Task prompt: For each entry below, copy the text exactly and leave out any picture.

Data for review:
*** Begin section ***

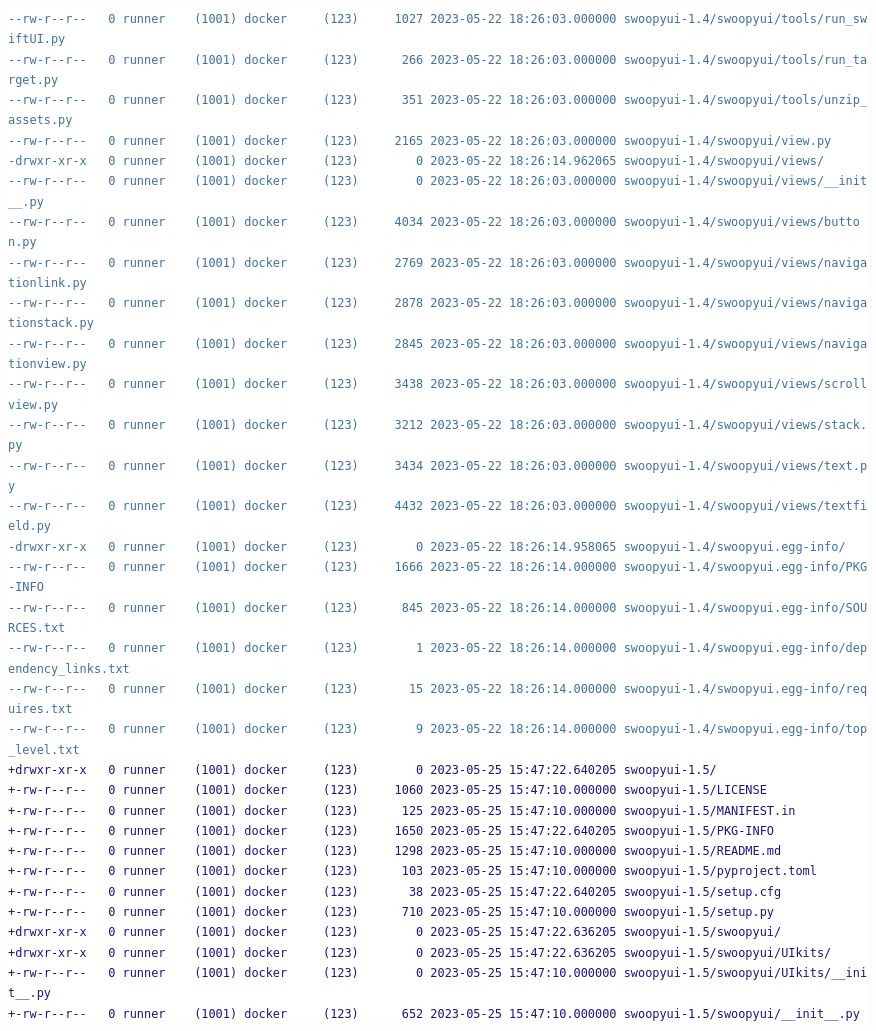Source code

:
 ```diff
--rw-r--r--   0 runner    (1001) docker     (123)     1027 2023-05-22 18:26:03.000000 swoopyui-1.4/swoopyui/tools/run_swiftUI.py
--rw-r--r--   0 runner    (1001) docker     (123)      266 2023-05-22 18:26:03.000000 swoopyui-1.4/swoopyui/tools/run_target.py
--rw-r--r--   0 runner    (1001) docker     (123)      351 2023-05-22 18:26:03.000000 swoopyui-1.4/swoopyui/tools/unzip_assets.py
--rw-r--r--   0 runner    (1001) docker     (123)     2165 2023-05-22 18:26:03.000000 swoopyui-1.4/swoopyui/view.py
-drwxr-xr-x   0 runner    (1001) docker     (123)        0 2023-05-22 18:26:14.962065 swoopyui-1.4/swoopyui/views/
--rw-r--r--   0 runner    (1001) docker     (123)        0 2023-05-22 18:26:03.000000 swoopyui-1.4/swoopyui/views/__init__.py
--rw-r--r--   0 runner    (1001) docker     (123)     4034 2023-05-22 18:26:03.000000 swoopyui-1.4/swoopyui/views/button.py
--rw-r--r--   0 runner    (1001) docker     (123)     2769 2023-05-22 18:26:03.000000 swoopyui-1.4/swoopyui/views/navigationlink.py
--rw-r--r--   0 runner    (1001) docker     (123)     2878 2023-05-22 18:26:03.000000 swoopyui-1.4/swoopyui/views/navigationstack.py
--rw-r--r--   0 runner    (1001) docker     (123)     2845 2023-05-22 18:26:03.000000 swoopyui-1.4/swoopyui/views/navigationview.py
--rw-r--r--   0 runner    (1001) docker     (123)     3438 2023-05-22 18:26:03.000000 swoopyui-1.4/swoopyui/views/scrollview.py
--rw-r--r--   0 runner    (1001) docker     (123)     3212 2023-05-22 18:26:03.000000 swoopyui-1.4/swoopyui/views/stack.py
--rw-r--r--   0 runner    (1001) docker     (123)     3434 2023-05-22 18:26:03.000000 swoopyui-1.4/swoopyui/views/text.py
--rw-r--r--   0 runner    (1001) docker     (123)     4432 2023-05-22 18:26:03.000000 swoopyui-1.4/swoopyui/views/textfield.py
-drwxr-xr-x   0 runner    (1001) docker     (123)        0 2023-05-22 18:26:14.958065 swoopyui-1.4/swoopyui.egg-info/
--rw-r--r--   0 runner    (1001) docker     (123)     1666 2023-05-22 18:26:14.000000 swoopyui-1.4/swoopyui.egg-info/PKG-INFO
--rw-r--r--   0 runner    (1001) docker     (123)      845 2023-05-22 18:26:14.000000 swoopyui-1.4/swoopyui.egg-info/SOURCES.txt
--rw-r--r--   0 runner    (1001) docker     (123)        1 2023-05-22 18:26:14.000000 swoopyui-1.4/swoopyui.egg-info/dependency_links.txt
--rw-r--r--   0 runner    (1001) docker     (123)       15 2023-05-22 18:26:14.000000 swoopyui-1.4/swoopyui.egg-info/requires.txt
--rw-r--r--   0 runner    (1001) docker     (123)        9 2023-05-22 18:26:14.000000 swoopyui-1.4/swoopyui.egg-info/top_level.txt
+drwxr-xr-x   0 runner    (1001) docker     (123)        0 2023-05-25 15:47:22.640205 swoopyui-1.5/
+-rw-r--r--   0 runner    (1001) docker     (123)     1060 2023-05-25 15:47:10.000000 swoopyui-1.5/LICENSE
+-rw-r--r--   0 runner    (1001) docker     (123)      125 2023-05-25 15:47:10.000000 swoopyui-1.5/MANIFEST.in
+-rw-r--r--   0 runner    (1001) docker     (123)     1650 2023-05-25 15:47:22.640205 swoopyui-1.5/PKG-INFO
+-rw-r--r--   0 runner    (1001) docker     (123)     1298 2023-05-25 15:47:10.000000 swoopyui-1.5/README.md
+-rw-r--r--   0 runner    (1001) docker     (123)      103 2023-05-25 15:47:10.000000 swoopyui-1.5/pyproject.toml
+-rw-r--r--   0 runner    (1001) docker     (123)       38 2023-05-25 15:47:22.640205 swoopyui-1.5/setup.cfg
+-rw-r--r--   0 runner    (1001) docker     (123)      710 2023-05-25 15:47:10.000000 swoopyui-1.5/setup.py
+drwxr-xr-x   0 runner    (1001) docker     (123)        0 2023-05-25 15:47:22.636205 swoopyui-1.5/swoopyui/
+drwxr-xr-x   0 runner    (1001) docker     (123)        0 2023-05-25 15:47:22.636205 swoopyui-1.5/swoopyui/UIkits/
+-rw-r--r--   0 runner    (1001) docker     (123)        0 2023-05-25 15:47:10.000000 swoopyui-1.5/swoopyui/UIkits/__init__.py
+-rw-r--r--   0 runner    (1001) docker     (123)      652 2023-05-25 15:47:10.000000 swoopyui-1.5/swoopyui/__init__.py
```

*** End section ***

Result of this task:
Source code

:
 ```diff
--rw-r--r--   0 runner    (1001) docker     (123)     1027 2023-05-22 18:26:03.000000 swoopyui-1.4/swoopyui/tools/run_swiftUI.py
--rw-r--r--   0 runner    (1001) docker     (123)      266 2023-05-22 18:26:03.000000 swoopyui-1.4/swoopyui/tools/run_target.py
--rw-r--r--   0 runner    (1001) docker     (123)      351 2023-05-22 18:26:03.000000 swoopyui-1.4/swoopyui/tools/unzip_assets.py
--rw-r--r--   0 runner    (1001) docker     (123)     2165 2023-05-22 18:26:03.000000 swoopyui-1.4/swoopyui/view.py
-drwxr-xr-x   0 runner    (1001) docker     (123)        0 2023-05-22 18:26:14.962065 swoopyui-1.4/swoopyui/views/
--rw-r--r--   0 runner    (1001) docker     (123)        0 2023-05-22 18:26:03.000000 swoopyui-1.4/swoopyui/views/__init__.py
--rw-r--r--   0 runner    (1001) docker     (123)     4034 2023-05-22 18:26:03.000000 swoopyui-1.4/swoopyui/views/button.py
--rw-r--r--   0 runner    (1001) docker     (123)     2769 2023-05-22 18:26:03.000000 swoopyui-1.4/swoopyui/views/navigationlink.py
--rw-r--r--   0 runner    (1001) docker     (123)     2878 2023-05-22 18:26:03.000000 swoopyui-1.4/swoopyui/views/navigationstack.py
--rw-r--r--   0 runner    (1001) docker     (123)     2845 2023-05-22 18:26:03.000000 swoopyui-1.4/swoopyui/views/navigationview.py
--rw-r--r--   0 runner    (1001) docker     (123)     3438 2023-05-22 18:26:03.000000 swoopyui-1.4/swoopyui/views/scrollview.py
--rw-r--r--   0 runner    (1001) docker     (123)     3212 2023-05-22 18:26:03.000000 swoopyui-1.4/swoopyui/views/stack.py
--rw-r--r--   0 runner    (1001) docker     (123)     3434 2023-05-22 18:26:03.000000 swoopyui-1.4/swoopyui/views/text.py
--rw-r--r--   0 runner    (1001) docker     (123)     4432 2023-05-22 18:26:03.000000 swoopyui-1.4/swoopyui/views/textfield.py
-drwxr-xr-x   0 runner    (1001) docker     (123)        0 2023-05-22 18:26:14.958065 swoopyui-1.4/swoopyui.egg-info/
--rw-r--r--   0 runner    (1001) docker     (123)     1666 2023-05-22 18:26:14.000000 swoopyui-1.4/swoopyui.egg-info/PKG-INFO
--rw-r--r--   0 runner    (1001) docker     (123)      845 2023-05-22 18:26:14.000000 swoopyui-1.4/swoopyui.egg-info/SOURCES.txt
--rw-r--r--   0 runner    (1001) docker     (123)        1 2023-05-22 18:26:14.000000 swoopyui-1.4/swoopyui.egg-info/dependency_links.txt
--rw-r--r--   0 runner    (1001) docker     (123)       15 2023-05-22 18:26:14.000000 swoopyui-1.4/swoopyui.egg-info/requires.txt
--rw-r--r--   0 runner    (1001) docker     (123)        9 2023-05-22 18:26:14.000000 swoopyui-1.4/swoopyui.egg-info/top_level.txt
+drwxr-xr-x   0 runner    (1001) docker     (123)        0 2023-05-25 15:47:22.640205 swoopyui-1.5/
+-rw-r--r--   0 runner    (1001) docker     (123)     1060 2023-05-25 15:47:10.000000 swoopyui-1.5/LICENSE
+-rw-r--r--   0 runner    (1001) docker     (123)      125 2023-05-25 15:47:10.000000 swoopyui-1.5/MANIFEST.in
+-rw-r--r--   0 runner    (1001) docker     (123)     1650 2023-05-25 15:47:22.640205 swoopyui-1.5/PKG-INFO
+-rw-r--r--   0 runner    (1001) docker     (123)     1298 2023-05-25 15:47:10.000000 swoopyui-1.5/README.md
+-rw-r--r--   0 runner    (1001) docker     (123)      103 2023-05-25 15:47:10.000000 swoopyui-1.5/pyproject.toml
+-rw-r--r--   0 runner    (1001) docker     (123)       38 2023-05-25 15:47:22.640205 swoopyui-1.5/setup.cfg
+-rw-r--r--   0 runner    (1001) docker     (123)      710 2023-05-25 15:47:10.000000 swoopyui-1.5/setup.py
+drwxr-xr-x   0 runner    (1001) docker     (123)        0 2023-05-25 15:47:22.636205 swoopyui-1.5/swoopyui/
+drwxr-xr-x   0 runner    (1001) docker     (123)        0 2023-05-25 15:47:22.636205 swoopyui-1.5/swoopyui/UIkits/
+-rw-r--r--   0 runner    (1001) docker     (123)        0 2023-05-25 15:47:10.000000 swoopyui-1.5/swoopyui/UIkits/__init__.py
+-rw-r--r--   0 runner    (1001) docker     (123)      652 2023-05-25 15:47:10.000000 swoopyui-1.5/swoopyui/__init__.py
```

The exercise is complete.